What you need to do |
[1] In the propofol and sepsis-associated encephalopathy text, condense the paragraph starting "This retrospective cohort study utilized" into a short list that keeps its main facts.
[2] Write the next part of the text on propofol in sepsis-associated encephalopathy, starting after its final sentence.

Given text |
#####
# Propofol provides a significant survival advantage in sepsis-associated encephalopathy: A retrospective cohort study investigating one-year all-cause mortality

**Authors:** Yuan Li, Han Huang, Bingxing Shuai

PMC · DOI: 10.1371/journal.pone.0340371 · PLOS One · 2026-02-05

## TL;DR

This study found that using propofol as a sedative in patients with sepsis-associated encephalopathy significantly lowers their risk of dying within one year.

## Contribution

The study reveals that propofol monotherapy reduces one-year mortality in sepsis-associated encephalopathy patients.

## Key findings

- Propofol monotherapy was associated with a 49% reduction in one-year all-cause mortality in SAE patients.
- The protective effect of propofol was more pronounced in patients receiving ventilation support.
- Propensity score matching confirmed the robustness of the observed mortality reduction.

## Abstract

Considering the high incidence, mortality, and long-term effects of sepsis-associated encephalopathy (SAE), along with the availability of sedation therapy data and the significance of distress management, this study investigated the relationship between sedation therapy and one-year all-cause mortality in patients with SAE.

This retrospective cohort study utilized the Medical Information Market for Intensive Care (MIMIC-IV) database. We gathered demographic data, vital signs, laboratory test results, microbial findings, comorbidities, scoring systems, treatments administered within the first 24 hours of patient admission to the intensive care unit (ICU), and follow-up data from 24 hours after ICU admission to one year. Cox regression models were employed to evaluate the relationship between sedation therapy and one-year all-cause mortality among patients with SAE. Propensity score matching (PSM) and subgroup analyses were used to assess the robustness of the findings.
#####
Dataset |

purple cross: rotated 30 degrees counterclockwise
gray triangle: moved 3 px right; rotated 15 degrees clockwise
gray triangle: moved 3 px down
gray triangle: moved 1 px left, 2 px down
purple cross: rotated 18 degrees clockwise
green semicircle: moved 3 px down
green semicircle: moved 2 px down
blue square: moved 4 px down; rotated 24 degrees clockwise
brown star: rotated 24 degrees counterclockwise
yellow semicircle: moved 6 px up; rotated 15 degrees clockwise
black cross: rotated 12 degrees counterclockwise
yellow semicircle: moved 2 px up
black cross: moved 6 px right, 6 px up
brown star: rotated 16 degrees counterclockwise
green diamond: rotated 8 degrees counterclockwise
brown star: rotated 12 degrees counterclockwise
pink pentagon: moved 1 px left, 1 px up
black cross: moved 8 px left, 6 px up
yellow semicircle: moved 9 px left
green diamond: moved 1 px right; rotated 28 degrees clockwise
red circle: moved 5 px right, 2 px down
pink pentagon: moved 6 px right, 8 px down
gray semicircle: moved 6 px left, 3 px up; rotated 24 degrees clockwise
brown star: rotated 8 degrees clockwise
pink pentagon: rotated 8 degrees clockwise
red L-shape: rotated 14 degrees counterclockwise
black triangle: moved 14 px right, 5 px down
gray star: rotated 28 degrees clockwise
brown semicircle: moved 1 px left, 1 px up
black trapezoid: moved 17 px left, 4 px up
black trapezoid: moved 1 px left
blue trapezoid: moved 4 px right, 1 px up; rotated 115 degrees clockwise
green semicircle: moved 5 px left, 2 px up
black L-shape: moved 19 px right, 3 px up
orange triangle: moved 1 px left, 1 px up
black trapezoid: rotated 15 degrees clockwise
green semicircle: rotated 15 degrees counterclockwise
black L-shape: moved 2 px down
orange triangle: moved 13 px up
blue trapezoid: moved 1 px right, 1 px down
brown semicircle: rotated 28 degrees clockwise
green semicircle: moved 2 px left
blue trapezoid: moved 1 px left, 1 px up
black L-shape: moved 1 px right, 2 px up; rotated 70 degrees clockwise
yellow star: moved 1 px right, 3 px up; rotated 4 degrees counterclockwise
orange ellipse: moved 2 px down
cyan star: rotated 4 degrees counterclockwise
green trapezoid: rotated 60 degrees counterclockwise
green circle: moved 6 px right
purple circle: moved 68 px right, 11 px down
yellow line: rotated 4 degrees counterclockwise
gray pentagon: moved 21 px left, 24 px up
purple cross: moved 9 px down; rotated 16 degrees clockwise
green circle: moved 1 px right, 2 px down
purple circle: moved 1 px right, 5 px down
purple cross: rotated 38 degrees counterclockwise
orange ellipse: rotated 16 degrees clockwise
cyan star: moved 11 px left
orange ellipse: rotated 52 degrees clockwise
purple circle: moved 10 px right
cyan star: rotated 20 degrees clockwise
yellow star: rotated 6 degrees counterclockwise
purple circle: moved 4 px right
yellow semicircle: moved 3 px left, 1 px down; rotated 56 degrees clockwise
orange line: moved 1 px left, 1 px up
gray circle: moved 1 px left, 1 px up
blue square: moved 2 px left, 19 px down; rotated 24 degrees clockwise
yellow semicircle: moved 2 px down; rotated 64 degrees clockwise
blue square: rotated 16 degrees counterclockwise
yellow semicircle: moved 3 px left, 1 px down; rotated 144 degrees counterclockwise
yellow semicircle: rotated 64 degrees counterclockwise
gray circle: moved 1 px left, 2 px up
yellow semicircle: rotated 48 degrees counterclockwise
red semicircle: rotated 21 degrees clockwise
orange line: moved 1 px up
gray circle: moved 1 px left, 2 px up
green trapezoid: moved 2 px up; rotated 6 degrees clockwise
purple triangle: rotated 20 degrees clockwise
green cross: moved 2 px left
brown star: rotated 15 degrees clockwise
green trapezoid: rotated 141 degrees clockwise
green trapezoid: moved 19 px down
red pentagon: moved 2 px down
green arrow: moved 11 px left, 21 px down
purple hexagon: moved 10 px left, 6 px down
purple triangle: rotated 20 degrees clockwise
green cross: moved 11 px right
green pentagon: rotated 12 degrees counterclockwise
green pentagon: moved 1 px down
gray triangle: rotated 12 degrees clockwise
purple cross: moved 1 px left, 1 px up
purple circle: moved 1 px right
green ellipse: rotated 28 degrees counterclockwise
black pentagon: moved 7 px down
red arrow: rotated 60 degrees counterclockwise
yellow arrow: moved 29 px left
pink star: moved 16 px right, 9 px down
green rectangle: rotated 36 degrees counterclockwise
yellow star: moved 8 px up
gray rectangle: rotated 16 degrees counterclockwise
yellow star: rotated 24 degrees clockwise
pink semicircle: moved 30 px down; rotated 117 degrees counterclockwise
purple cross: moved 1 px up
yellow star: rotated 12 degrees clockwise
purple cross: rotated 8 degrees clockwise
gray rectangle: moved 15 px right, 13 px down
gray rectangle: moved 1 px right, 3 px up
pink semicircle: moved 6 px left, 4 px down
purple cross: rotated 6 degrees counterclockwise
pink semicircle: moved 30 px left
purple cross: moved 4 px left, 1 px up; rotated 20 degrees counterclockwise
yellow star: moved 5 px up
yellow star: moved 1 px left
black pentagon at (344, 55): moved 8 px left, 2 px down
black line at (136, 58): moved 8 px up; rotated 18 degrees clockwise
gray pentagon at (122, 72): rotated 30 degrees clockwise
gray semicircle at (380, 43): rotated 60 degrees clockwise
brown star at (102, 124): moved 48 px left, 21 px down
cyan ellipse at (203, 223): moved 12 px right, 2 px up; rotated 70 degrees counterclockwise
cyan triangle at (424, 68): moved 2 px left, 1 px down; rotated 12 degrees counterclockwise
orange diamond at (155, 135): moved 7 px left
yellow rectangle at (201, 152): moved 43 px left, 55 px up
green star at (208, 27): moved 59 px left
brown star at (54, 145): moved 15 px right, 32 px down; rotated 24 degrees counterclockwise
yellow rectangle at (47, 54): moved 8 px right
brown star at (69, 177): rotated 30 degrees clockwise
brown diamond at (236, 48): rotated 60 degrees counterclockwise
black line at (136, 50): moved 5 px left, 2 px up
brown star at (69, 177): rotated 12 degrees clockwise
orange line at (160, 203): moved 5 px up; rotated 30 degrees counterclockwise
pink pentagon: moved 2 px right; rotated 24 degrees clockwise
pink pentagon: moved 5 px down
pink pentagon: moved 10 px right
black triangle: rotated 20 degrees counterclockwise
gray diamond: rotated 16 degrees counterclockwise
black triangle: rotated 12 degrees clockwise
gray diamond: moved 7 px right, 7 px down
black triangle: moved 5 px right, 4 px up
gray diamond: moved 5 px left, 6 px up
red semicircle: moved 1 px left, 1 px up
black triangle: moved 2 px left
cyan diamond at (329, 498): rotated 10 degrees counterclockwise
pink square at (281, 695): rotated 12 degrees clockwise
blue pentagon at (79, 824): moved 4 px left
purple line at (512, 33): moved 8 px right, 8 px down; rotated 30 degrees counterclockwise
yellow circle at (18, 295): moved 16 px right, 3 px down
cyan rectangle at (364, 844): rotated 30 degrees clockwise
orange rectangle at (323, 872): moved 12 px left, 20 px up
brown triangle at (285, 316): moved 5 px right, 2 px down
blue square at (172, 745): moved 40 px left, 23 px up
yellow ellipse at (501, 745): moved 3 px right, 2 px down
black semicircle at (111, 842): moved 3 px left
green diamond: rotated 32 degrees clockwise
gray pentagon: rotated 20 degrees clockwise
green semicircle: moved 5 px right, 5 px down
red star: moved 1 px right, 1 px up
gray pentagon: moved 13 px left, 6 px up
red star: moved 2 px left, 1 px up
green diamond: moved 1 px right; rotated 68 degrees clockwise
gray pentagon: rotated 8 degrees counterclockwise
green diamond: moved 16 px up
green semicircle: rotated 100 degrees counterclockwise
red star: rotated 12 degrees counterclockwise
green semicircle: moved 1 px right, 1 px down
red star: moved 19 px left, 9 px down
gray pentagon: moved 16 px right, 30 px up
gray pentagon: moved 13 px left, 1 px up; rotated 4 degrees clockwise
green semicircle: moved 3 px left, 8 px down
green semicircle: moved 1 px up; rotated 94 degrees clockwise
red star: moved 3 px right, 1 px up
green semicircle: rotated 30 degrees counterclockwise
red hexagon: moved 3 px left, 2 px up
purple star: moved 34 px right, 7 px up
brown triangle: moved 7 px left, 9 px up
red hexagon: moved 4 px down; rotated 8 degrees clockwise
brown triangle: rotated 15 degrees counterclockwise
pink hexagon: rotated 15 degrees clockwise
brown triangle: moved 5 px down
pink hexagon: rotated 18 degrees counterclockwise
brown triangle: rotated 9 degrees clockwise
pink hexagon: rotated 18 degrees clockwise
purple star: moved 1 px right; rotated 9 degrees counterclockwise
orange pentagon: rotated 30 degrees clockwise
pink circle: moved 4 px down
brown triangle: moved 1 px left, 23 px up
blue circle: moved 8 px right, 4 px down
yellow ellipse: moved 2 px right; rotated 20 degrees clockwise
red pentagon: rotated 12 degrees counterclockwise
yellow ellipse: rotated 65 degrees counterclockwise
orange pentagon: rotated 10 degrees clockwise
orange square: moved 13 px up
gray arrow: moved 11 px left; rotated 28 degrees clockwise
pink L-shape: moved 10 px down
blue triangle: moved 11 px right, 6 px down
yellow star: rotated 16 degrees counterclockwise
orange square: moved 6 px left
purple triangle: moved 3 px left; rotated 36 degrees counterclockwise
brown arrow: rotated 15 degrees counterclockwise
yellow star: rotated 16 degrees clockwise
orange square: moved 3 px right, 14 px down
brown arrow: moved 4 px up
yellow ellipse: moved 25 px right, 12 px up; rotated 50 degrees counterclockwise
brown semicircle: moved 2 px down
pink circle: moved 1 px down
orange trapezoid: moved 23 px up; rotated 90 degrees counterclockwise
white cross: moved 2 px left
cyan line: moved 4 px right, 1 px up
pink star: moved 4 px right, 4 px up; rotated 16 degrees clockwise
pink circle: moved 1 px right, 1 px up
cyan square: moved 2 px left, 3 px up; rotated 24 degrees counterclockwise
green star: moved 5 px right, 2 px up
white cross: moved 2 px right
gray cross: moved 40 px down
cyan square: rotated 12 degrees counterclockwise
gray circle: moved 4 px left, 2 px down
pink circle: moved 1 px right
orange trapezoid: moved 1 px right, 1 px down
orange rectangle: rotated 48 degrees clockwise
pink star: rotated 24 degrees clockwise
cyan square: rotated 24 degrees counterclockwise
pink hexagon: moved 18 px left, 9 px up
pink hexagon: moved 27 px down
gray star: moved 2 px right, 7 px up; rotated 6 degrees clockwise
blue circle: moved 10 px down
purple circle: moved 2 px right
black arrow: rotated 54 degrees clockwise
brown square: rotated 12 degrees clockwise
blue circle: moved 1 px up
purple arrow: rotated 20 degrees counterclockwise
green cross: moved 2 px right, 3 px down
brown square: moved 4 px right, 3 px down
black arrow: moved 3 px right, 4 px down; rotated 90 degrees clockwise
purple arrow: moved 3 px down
#####
Answers to the tasks |
[1]
- Design: retrospective cohort study using the MIMIC-IV database.
- Data collected: demographics, vital signs, laboratory results, microbial findings, comorbidities, scoring systems, and treatments given in the first 24 hours after ICU admission.
- Follow-up: from 24 hours after ICU admission to one year.
- Main analysis: Cox regression models on the relationship between sedation therapy and one-year all-cause mortality in SAE patients.
- Robustness checks: propensity score matching and subgroup analyses.

[2]
Four thousand six hundred eighteen patients with SAE were enrolled, including 3,343 in the sedative group and 1,275 in the non-sedative group; additionally, 511 pairs were matched. A protective correlation was observed between propofol monotherapy and one-year all-cause mortality in patients with SAE, with hazard ratios (HRs) of 0.51 (95% confidence interval (CI), 0.40–0.65), P < 0.001. Furthermore, the interaction between propofol monotherapy and ventilation support significantly increased one-year all-cause mortality, yielding an HR of 0.70 (95% CI, 0.49–1.00) with P for interaction = 0.041. The results of PSM remained robust.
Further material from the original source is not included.